By Adobe – July 20, 2009

Many factors affect file size and file quality, but when you're working with image-intensive files, compression and resampling are important.

You can choose from a variety of file compression methods designed to reduce the file space used by color, grayscale, and monochrome images in your documents. Which method you choose depends on the kind of images you are compressing. The default Adobe PDF presets use automatic (JPEG) compression for color and grayscale images and CCITT Group 4 compression for monochrome images.

In addition to choosing a compression method, you can resample bitmap images in your file to reduce the file size. A bitmap image consists of digital units called pixels, whose total number determines the file size. When you resample a bitmap image, the information represented by several pixels in the image is combined to make a single larger pixel. This process is also called downsampling because it reduces the number of pixels in the image. (When you downsample or decrease the number of pixels, information is deleted from the image.)

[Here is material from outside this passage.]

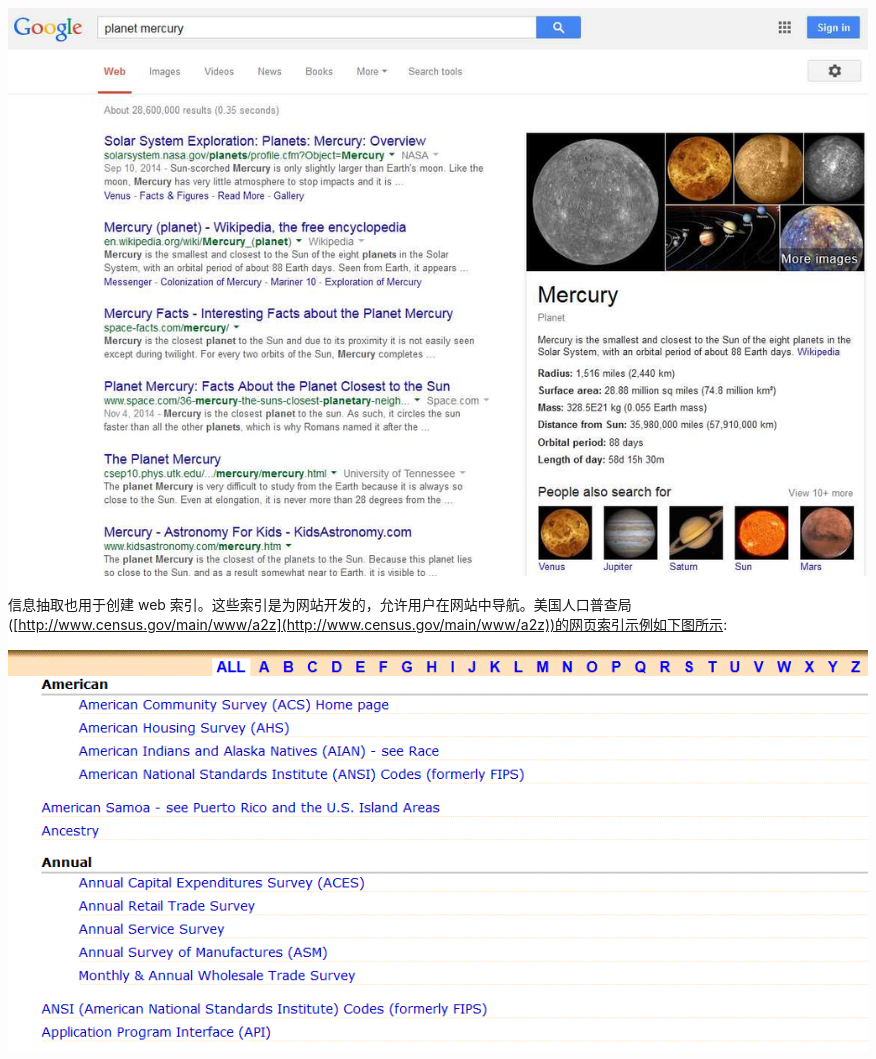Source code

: ![](img/00042.jpeg)

信息抽取也用于创建 web 索引。这些索引是为网站开发的，允许用户在网站中导航。美国人口普查局([http://www.census.gov/main/www/a2z](http://www.census.gov/main/www/a2z))的网页索引示例如下图所示:

![](img/00043.gif)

Neither compression nor resampling affects the quality of text or line art.

Creating files from the clipboard

In Windows, you can copy content from any type of file and then choose File> Create PDF > From Clipboard in Acrobat to create a new PDF file. The Create PDF From Clipboard command uses Distiller to convert content to PDF, and the PDF content created in this way is fully searchable; it is not an image. (On Mac OS, use the From Clipboard Image command to convert screen shots.)

In Windows, you can also easily add text and graphics that you have copied to the clipboard to an existing PDF. Open the PDF file, and choose Document > Insert Pages > From Clipboard.